I wonder how much of the conversation around miscarriage and loss would have sounded familiar to Abraham and Sarah. The expectation of children to carry on the family line and inherit. How that desire gets heightened when God repeatedly visits Abraham to promise him he would be the father of an entire nation. Years after years of trying with no children.

Difficulty conceiving, like pregnancy loss, is the grieving of what could have been. The expectancy and potential of new life, evaporating as time passes. It also gets tied to shame in cultures that measure both masculinity and femininity by how many children you have. And so, here comes God with tidings of a child. New possibilities open, and Abraham and Sarah’s cynical laughter at the prospect of a child turns to a laugh of faith. It must have felt like hope. It must have felt like a redemption of the decades of waiting.

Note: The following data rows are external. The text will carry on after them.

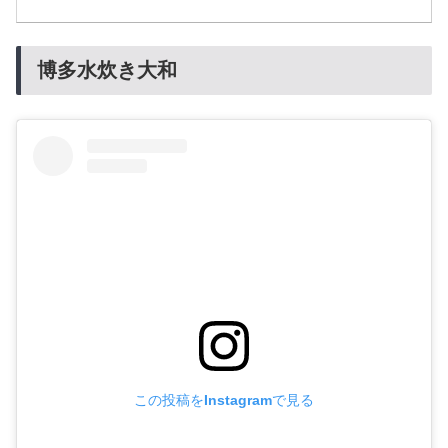
博多水炊き大和
この投稿をInstagramで見る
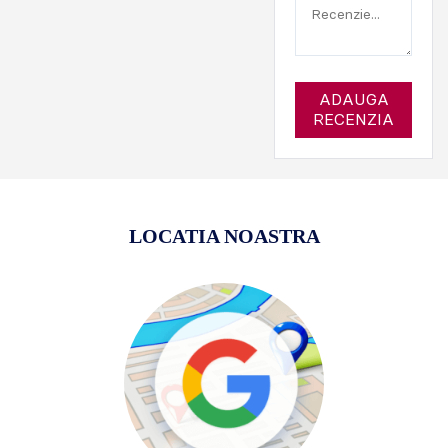
ADAUGA
RECENZIA
LOCATIA NOASTRA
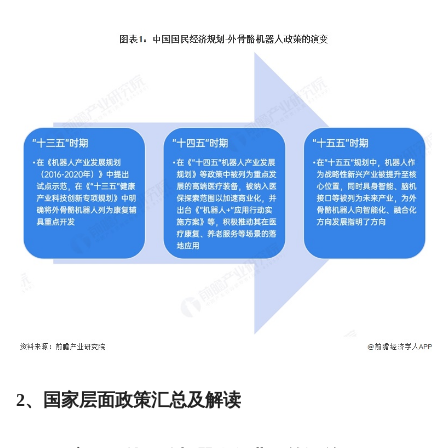
2、国家层面政策汇总及解读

Today is Father’s Day. And hey if that is a surprise, Lowe’s and Sears are open today.

But today I have a few thoughts

1. If you have fathers or men in your life that mentored you in meaningful ways, let them know about it. Give thanks to God for such men as these.

2. If you know men who wish to be fathers but are not—or they have lost children—pray for them that they may be comforted in their disappointment or grief. If you think you can talk about it with them, let them know you are thinking of them.

3. Not all men who are fathers live up to the role they have been given. Pray for fathers who have messed up. Pray for those who have been hurt by their fathers.

4. And now, Fathers. This day may be for us, but today of all days let’s show love to our families. They helped to make us who we are, and let’s not for a second take advantage of the precious gifts we are given.

Amen.










[1] The Johns Hopkins Manual of Gynecology and Obstetrics (4 ed.). Lippincott Williams & Wilkins. 2012. pp. 438–439. ISBN 9781451148015, as quoted in Wikipedia.